## Text for analysis
++++

The ACA Revisited

The ACA was promoted as a solution to billowing costs, quality deficiencies, and financial and health perils for the uninsured and underinsured. All those problems remain, compounded by new ones.

The Affordable Care Act (ACA) is in serious trouble, and the next president and Congress may well have to gut or replace it. 

While many Affordable Care Act supporters remain optimistic, concerns are bipartisan. An article by two conservative writers proclaims, “ObamaCare’s Meltdown Has Arrived … half of Tennesseans covered under the plan are losing their coverage.” Minnesota’s Democratic Governor Mark Dayton says the law has "some serious blemishes and serious deficiencies" and is “no longer affordable to increasing numbers of people.” Former President Bill Clinton said, “the people who are out there busting it … wind up with their premiums doubled and their coverage cut in half. It's the craziest thing in the world." 

The ACA was promoted as a solution to billowing costs, quality deficiencies, and financial and health perils for the uninsured and underinsured. All those problems remain, compounded by new ones. With the ACA, some gained access to insurance and care, but others lost access. Some pay less now; others pay more (through premiums, deductibles, or taxes).

As the health care debate revs up, here are six important thoughts:

1. Big problems: The ACA created individual exchanges, small business (SHOP) exchanges, and CO-OPs to generate competition among insurers. Supporters swore the law would push costs down and reduce the federal deficit. They vowed patients would no longer suffer or die for want of small amounts of cash to pay for inexpensive but vital care (like antibiotics), or go bankrupt paying for medical care. They promised Americans could keep the insurance plans and doctors they liked.

However, most CO-OPs have closed, and the rest will soon follow. SHOP exchanges barely function. Insurers flee individual exchanges, leaving one-third of U.S. counties with only one plan. To stanch the bleeding, insurers push premiums through the roof, impose enormous deductibles, and limit patients’ choices of doctors and hospitals. The administration searches for loose change to finance subsidies, but the legal authority for many sources is drawing to a close.

++++

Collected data

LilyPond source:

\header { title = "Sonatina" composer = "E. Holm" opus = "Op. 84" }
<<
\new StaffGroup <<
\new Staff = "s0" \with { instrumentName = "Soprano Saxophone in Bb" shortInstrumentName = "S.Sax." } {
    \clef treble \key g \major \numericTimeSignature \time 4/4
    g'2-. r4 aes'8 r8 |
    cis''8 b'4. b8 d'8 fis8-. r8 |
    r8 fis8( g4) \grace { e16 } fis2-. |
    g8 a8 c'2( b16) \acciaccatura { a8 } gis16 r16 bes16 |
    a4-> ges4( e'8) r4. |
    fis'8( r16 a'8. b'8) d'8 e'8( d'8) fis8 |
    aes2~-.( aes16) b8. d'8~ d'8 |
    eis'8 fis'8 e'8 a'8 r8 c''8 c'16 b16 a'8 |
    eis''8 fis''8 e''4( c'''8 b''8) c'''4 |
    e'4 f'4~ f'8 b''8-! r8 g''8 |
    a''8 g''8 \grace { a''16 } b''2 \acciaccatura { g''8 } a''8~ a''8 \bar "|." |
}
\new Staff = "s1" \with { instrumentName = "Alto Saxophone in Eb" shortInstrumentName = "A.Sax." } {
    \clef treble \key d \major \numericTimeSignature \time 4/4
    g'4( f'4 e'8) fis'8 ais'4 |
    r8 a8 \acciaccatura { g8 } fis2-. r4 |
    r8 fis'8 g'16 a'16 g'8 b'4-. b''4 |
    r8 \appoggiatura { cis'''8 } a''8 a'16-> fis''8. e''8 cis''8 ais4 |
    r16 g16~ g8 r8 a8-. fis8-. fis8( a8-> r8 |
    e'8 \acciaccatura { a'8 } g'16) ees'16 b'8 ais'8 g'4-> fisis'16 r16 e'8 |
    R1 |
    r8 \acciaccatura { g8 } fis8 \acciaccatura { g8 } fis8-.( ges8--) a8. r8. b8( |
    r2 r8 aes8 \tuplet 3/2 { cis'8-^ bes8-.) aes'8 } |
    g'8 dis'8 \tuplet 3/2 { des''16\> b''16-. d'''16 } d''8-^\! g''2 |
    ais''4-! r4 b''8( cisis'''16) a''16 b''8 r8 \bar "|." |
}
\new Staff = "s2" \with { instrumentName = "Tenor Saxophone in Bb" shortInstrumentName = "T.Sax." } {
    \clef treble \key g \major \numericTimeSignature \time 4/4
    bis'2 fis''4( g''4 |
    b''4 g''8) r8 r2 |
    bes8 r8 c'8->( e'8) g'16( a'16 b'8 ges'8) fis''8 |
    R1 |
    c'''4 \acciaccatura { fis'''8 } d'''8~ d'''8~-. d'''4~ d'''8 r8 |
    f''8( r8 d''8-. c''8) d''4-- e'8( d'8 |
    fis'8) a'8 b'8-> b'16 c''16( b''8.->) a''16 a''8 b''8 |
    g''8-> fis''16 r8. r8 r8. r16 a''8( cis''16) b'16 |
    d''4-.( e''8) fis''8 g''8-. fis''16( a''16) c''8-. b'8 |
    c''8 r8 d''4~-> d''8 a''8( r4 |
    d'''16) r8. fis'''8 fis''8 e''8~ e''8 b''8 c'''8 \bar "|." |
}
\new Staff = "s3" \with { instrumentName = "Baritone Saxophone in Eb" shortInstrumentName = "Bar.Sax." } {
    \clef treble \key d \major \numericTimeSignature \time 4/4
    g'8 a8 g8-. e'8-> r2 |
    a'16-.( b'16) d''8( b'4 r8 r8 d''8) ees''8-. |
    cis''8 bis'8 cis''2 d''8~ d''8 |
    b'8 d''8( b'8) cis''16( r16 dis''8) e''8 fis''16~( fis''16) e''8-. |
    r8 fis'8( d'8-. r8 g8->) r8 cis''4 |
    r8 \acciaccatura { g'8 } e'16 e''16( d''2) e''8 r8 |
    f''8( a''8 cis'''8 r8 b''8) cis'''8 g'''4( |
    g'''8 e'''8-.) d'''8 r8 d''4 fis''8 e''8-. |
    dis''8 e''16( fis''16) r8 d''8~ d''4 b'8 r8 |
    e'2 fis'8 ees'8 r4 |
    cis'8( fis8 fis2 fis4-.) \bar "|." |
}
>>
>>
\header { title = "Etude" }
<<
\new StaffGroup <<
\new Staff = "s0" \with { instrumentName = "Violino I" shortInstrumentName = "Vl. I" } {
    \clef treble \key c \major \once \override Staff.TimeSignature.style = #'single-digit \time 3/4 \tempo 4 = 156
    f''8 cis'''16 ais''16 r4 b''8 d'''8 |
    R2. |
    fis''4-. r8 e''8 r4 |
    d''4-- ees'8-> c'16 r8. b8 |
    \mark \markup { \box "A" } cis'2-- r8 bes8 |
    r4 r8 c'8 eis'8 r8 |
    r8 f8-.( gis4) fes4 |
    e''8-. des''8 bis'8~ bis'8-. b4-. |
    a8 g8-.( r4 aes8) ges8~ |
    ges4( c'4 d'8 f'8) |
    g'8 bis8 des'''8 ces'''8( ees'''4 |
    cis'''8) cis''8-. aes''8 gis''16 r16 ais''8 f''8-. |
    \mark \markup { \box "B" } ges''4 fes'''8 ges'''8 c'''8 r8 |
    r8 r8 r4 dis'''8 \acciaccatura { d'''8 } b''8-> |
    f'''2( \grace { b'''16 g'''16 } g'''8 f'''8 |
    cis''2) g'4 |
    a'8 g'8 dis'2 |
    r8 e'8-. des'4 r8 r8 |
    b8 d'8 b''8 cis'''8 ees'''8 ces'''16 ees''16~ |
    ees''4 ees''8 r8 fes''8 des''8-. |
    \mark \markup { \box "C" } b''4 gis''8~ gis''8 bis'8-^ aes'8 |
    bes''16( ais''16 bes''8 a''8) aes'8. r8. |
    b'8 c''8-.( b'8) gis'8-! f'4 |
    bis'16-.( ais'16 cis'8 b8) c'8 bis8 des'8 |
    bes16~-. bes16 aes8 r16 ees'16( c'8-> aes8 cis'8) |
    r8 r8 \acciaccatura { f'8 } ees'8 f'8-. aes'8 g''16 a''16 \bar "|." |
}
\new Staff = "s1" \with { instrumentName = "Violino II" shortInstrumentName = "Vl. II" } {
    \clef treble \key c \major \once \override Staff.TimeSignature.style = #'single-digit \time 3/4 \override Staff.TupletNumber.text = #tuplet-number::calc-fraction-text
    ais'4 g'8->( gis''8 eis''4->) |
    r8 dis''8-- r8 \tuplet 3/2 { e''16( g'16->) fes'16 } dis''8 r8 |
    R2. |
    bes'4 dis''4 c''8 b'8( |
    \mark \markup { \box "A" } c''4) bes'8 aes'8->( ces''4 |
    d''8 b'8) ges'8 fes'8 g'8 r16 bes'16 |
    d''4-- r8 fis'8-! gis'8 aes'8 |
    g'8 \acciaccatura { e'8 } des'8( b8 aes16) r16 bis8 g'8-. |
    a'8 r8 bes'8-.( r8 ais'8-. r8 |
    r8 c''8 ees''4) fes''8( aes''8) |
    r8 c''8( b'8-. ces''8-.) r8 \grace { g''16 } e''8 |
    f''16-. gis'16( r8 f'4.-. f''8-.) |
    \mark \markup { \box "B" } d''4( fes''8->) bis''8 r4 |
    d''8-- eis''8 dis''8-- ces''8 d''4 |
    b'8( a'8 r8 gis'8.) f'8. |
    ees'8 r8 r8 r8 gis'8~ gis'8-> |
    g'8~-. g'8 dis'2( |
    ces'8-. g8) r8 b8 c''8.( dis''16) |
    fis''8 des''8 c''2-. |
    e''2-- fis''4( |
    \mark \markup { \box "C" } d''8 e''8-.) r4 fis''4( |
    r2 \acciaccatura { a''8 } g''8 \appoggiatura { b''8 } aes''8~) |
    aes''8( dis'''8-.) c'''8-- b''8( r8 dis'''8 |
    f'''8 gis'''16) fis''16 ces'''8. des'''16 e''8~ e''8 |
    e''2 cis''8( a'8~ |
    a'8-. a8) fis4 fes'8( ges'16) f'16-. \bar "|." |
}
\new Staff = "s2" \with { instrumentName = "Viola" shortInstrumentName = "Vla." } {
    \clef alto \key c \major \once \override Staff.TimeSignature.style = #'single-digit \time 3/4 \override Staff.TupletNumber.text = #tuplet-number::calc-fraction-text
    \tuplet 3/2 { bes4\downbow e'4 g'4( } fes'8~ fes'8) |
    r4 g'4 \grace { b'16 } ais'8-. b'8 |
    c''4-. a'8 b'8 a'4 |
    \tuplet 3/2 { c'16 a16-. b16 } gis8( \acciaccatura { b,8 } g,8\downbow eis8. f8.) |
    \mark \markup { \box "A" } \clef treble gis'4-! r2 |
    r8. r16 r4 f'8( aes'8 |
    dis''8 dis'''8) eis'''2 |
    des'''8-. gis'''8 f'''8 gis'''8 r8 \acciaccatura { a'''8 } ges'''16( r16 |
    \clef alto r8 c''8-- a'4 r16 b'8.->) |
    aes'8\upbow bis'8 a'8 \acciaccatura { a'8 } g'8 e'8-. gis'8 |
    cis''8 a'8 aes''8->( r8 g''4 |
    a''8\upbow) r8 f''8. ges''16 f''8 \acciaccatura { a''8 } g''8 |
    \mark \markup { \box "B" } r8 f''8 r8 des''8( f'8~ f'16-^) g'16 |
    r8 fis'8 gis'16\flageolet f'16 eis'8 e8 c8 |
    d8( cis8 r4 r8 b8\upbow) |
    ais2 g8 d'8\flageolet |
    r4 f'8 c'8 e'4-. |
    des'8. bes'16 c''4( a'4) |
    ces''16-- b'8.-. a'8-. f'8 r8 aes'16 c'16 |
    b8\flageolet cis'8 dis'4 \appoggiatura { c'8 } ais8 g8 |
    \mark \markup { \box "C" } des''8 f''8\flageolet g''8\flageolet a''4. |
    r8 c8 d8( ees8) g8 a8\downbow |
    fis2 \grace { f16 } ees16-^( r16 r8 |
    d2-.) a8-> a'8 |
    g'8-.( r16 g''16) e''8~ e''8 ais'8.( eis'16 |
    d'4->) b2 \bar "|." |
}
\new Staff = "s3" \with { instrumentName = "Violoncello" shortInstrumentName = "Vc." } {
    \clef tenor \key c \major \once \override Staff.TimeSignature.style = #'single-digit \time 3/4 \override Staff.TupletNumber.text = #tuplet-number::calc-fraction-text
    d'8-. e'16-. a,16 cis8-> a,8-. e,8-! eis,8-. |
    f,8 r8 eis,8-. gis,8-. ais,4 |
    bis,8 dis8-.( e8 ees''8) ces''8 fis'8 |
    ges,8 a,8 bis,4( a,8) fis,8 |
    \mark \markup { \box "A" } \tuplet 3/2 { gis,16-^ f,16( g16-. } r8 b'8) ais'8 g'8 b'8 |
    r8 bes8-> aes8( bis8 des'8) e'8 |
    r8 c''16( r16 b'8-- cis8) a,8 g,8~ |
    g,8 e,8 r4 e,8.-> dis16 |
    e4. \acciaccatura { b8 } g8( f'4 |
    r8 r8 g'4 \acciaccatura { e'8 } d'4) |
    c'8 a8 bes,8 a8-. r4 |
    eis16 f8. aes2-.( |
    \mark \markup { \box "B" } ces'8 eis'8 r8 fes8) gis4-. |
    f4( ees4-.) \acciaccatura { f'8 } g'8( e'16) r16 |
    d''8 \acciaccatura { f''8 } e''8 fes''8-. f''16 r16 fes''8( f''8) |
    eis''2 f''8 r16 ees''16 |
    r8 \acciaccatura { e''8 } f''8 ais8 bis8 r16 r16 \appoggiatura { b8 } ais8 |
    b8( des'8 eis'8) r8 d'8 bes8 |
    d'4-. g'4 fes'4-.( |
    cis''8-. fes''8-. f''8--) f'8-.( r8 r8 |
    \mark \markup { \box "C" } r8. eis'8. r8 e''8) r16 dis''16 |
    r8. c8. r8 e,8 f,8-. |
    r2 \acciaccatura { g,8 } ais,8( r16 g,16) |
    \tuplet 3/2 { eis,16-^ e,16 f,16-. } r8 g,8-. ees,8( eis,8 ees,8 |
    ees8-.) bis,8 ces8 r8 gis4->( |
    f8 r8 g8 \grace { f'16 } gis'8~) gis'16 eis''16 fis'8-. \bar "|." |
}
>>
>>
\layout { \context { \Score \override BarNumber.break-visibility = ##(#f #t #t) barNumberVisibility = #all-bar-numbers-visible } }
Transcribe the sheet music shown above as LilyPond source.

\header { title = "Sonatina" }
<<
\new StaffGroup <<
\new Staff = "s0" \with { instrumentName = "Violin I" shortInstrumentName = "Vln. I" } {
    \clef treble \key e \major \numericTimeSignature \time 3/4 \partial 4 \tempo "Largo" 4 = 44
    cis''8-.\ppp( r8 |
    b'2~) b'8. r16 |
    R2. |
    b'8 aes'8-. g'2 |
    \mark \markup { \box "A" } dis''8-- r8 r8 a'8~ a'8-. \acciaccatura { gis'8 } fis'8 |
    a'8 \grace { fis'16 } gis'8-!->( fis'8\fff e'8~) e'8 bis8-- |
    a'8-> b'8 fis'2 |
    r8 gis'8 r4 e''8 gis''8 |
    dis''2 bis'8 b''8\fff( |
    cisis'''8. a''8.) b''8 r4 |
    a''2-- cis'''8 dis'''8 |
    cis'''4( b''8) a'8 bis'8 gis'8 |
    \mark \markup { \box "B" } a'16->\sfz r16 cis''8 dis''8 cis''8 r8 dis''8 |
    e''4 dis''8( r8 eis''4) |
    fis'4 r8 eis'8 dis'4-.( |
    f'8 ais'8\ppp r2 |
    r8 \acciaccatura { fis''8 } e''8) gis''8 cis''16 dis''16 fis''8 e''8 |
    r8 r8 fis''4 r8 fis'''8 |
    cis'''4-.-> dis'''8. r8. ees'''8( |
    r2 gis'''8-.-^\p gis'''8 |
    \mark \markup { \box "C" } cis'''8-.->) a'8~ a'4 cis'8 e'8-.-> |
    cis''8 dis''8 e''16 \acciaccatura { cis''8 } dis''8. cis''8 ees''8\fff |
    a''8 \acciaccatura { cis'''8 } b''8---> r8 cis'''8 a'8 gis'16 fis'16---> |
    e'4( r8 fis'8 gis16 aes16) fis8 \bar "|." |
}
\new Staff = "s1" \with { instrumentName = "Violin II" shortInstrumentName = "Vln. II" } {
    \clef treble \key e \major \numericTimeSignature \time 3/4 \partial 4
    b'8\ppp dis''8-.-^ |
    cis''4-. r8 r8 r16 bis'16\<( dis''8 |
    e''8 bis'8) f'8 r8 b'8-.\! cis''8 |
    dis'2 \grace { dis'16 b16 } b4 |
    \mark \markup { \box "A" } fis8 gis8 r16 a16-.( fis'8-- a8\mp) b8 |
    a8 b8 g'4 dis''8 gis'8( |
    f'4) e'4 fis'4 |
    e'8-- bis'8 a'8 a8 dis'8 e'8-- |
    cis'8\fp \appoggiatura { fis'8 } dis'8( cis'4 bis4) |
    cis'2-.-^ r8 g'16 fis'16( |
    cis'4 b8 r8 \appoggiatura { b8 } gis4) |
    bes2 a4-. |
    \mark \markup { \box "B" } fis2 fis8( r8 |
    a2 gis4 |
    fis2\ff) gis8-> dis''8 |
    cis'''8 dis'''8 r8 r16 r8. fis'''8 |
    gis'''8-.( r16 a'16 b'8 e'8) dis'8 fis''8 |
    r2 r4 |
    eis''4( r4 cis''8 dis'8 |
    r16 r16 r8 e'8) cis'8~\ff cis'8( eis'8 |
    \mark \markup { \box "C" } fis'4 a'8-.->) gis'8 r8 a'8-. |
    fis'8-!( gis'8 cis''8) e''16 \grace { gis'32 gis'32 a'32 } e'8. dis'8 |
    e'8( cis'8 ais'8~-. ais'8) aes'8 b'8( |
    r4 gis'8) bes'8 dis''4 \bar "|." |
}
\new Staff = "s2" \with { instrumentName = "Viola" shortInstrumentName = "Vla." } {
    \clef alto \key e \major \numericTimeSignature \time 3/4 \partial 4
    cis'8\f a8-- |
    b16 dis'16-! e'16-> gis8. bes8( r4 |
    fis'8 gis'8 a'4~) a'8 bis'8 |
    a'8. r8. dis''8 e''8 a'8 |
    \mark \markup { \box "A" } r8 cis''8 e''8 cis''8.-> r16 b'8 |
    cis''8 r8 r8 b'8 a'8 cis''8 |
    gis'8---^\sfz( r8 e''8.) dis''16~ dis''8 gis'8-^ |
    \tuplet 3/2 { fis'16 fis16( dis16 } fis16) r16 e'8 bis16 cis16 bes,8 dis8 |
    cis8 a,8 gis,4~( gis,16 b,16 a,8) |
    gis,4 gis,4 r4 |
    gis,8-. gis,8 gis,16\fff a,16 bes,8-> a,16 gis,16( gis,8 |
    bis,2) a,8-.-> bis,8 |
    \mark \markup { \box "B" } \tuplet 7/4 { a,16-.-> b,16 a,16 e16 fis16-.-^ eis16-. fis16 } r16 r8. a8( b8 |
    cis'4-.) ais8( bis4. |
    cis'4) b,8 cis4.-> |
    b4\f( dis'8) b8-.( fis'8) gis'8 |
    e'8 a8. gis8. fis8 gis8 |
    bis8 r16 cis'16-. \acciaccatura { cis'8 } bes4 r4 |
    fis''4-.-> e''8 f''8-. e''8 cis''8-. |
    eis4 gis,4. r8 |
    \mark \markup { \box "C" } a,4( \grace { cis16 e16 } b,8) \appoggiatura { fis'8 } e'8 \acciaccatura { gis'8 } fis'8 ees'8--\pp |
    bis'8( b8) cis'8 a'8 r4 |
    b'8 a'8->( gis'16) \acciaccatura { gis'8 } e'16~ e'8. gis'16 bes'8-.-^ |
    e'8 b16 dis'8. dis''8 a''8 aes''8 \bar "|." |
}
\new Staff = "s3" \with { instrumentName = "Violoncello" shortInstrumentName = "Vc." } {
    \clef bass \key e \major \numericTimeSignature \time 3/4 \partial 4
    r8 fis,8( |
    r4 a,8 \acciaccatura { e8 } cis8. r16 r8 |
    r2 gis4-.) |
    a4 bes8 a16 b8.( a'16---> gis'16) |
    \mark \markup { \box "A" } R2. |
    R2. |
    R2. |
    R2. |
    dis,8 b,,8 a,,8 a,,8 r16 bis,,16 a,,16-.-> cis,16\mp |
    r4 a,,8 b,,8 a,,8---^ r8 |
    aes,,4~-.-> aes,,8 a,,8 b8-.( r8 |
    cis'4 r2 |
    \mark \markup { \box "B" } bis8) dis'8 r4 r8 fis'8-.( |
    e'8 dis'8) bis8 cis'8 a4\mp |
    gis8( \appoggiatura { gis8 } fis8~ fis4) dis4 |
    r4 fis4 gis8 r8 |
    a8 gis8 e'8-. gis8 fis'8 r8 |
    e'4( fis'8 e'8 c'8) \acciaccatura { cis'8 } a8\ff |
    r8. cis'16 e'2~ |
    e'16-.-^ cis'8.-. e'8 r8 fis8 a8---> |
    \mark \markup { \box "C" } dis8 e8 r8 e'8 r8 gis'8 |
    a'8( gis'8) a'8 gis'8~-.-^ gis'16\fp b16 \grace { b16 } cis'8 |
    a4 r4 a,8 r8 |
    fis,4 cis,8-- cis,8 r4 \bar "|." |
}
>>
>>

++++

## Problem to work on
According to the text on the Affordable Care Act, what share of U.S. counties are left with only one plan?

## Solution below
One-third of U.S. counties.